At the beginning of the year, the advance in industrial production was accompanied by favorable results in 42% of its branches and 47% of its regional parks. Among the macro-sectors, two recorded setbacks and two expanded. The best performance came from capital goods (+4.5% against Dec/20), followed by semi- and non-durable consumer goods (+2%).
In regional terms, there was growth in seven of the fifteen locations monitored by the IBGE, in the seasonally adjusted series. Although the scoreboard was divided, those that managed to advance registered more robust growth rates than the total for Brazil. Moreover, there are important regional industries among them, such as São Paulo (+1.1%), Rio Grande do Sul (+1.9%) and Rio de Janeiro (+2.9%), besides others.
In retail, a decline was not only registered again in Jan/21 but was also widespread among its different branches. It reached 60% of them, with emphasis on furniture and household appliances (-5.9%, with adjustment) and supermarkets and food (-1.6%), due to a long sequence of negative rates, and books, newspapers and stationery (-26.5%) and also clothing and footwear (-8.2%), due to the intensity of their losses. These last two branches never managed to compensate for the drops of Mar–Apr/20 and in the last few months started to get further away from pre-crisis sales levels.

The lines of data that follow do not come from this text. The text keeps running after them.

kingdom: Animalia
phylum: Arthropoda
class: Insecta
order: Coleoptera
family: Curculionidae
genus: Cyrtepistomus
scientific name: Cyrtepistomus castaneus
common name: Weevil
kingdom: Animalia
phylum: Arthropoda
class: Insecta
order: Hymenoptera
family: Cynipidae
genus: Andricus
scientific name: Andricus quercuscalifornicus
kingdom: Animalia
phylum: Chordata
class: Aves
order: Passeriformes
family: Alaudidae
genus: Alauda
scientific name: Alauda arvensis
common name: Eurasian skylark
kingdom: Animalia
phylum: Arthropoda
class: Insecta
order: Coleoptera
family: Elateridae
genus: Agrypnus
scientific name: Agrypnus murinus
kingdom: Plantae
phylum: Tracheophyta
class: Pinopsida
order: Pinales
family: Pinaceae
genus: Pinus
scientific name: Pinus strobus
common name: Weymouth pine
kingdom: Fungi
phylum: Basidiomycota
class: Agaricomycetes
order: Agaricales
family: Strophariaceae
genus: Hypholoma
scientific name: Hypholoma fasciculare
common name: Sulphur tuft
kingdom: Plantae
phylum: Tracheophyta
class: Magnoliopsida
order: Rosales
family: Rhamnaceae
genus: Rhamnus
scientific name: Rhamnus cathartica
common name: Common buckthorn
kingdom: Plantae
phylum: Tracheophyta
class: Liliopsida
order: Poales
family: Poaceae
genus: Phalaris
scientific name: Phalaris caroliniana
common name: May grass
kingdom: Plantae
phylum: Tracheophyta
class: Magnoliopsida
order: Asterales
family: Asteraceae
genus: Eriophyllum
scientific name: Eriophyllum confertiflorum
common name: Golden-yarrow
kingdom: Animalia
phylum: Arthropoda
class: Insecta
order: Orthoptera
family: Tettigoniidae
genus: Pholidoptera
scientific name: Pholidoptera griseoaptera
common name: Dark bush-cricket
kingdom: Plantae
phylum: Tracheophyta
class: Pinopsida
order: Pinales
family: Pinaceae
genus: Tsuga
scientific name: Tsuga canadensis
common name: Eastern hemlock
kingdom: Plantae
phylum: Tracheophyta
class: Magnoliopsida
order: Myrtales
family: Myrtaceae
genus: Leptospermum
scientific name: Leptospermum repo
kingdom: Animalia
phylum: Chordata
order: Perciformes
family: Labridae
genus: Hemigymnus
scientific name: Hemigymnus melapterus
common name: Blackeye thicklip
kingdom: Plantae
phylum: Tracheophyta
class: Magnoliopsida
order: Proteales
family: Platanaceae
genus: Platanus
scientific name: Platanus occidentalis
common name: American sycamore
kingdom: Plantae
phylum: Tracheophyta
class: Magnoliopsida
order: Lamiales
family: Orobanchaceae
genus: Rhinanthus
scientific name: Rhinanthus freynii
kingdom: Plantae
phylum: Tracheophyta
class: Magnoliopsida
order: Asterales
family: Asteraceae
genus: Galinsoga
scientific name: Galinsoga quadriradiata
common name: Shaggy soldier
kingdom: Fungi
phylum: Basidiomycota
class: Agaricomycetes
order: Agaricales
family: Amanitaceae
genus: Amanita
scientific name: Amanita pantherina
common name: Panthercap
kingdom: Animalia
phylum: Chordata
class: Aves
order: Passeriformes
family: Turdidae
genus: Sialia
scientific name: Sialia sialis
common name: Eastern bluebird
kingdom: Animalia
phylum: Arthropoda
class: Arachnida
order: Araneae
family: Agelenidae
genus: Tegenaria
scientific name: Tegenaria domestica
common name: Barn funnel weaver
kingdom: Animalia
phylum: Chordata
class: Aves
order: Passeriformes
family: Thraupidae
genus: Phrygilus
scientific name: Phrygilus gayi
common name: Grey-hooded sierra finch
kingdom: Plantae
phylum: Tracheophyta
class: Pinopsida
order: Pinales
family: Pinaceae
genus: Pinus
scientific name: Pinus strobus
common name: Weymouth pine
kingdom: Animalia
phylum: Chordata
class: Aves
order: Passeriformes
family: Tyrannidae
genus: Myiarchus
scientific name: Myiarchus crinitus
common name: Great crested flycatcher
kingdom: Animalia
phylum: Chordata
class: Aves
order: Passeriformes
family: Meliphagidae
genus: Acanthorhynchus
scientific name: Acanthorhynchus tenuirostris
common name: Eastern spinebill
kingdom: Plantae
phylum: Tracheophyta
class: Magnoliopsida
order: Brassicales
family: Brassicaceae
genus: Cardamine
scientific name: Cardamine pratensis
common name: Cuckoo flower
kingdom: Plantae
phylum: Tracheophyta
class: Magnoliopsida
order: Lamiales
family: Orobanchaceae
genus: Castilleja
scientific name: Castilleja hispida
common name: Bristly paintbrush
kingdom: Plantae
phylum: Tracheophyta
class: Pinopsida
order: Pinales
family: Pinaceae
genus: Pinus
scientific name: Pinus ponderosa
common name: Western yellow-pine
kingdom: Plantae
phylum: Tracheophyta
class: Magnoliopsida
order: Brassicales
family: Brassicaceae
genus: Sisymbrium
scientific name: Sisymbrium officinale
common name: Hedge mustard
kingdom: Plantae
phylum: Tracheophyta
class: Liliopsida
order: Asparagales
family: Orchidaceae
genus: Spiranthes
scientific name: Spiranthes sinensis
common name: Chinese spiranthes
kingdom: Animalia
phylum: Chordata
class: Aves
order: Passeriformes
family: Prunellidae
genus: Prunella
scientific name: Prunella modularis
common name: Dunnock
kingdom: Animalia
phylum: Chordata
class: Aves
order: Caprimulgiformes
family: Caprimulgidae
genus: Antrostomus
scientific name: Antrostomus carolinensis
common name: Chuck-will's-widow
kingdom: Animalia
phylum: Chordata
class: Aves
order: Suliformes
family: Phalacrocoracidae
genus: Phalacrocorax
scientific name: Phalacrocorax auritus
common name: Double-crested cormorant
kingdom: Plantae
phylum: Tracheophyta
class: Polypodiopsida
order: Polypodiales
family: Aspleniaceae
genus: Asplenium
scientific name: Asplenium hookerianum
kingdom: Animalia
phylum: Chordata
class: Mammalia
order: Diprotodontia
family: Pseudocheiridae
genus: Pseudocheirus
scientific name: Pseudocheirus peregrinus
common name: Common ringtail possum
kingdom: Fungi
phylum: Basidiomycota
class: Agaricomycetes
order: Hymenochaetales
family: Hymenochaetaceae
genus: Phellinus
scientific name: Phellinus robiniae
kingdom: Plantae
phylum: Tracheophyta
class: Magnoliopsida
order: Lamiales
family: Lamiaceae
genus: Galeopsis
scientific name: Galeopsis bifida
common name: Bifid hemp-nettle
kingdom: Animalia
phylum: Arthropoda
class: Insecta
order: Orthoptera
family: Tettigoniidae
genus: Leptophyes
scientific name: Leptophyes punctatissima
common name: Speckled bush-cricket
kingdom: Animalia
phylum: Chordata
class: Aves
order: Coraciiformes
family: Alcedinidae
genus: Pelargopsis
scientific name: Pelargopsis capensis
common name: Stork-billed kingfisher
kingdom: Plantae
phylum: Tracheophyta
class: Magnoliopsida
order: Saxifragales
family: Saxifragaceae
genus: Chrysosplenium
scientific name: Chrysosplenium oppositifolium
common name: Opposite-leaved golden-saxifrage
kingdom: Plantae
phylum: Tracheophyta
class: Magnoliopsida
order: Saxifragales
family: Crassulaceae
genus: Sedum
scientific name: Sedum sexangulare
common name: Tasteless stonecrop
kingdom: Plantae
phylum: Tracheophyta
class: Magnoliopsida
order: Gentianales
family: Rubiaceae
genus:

In services, the positive performance of Jan/21 was driven by only two of the five branches identified by IBGE: professional, administrative and complementary services (+3.4% compared to Dec/20) and transportation services, their auxiliaries and mail (+3.1%). In both cases, there are still depressed comparison bases, as they remain below the pre-crisis turnover levels (-4.7% and -2.7%, respectively).
Still hindering the reaction of the service sector, we see services provided to households—which in Jan/21 (-1.5%) contracted for the second consecutive time, remaining 29.9% below the level of Feb/20—and the segment of other services—which includes a diversified set of activities such as financial, real estate, rural services, etc.—whose turnover fell 9.2% in Jan/21, causing this branch to be 3.2% below Feb/20.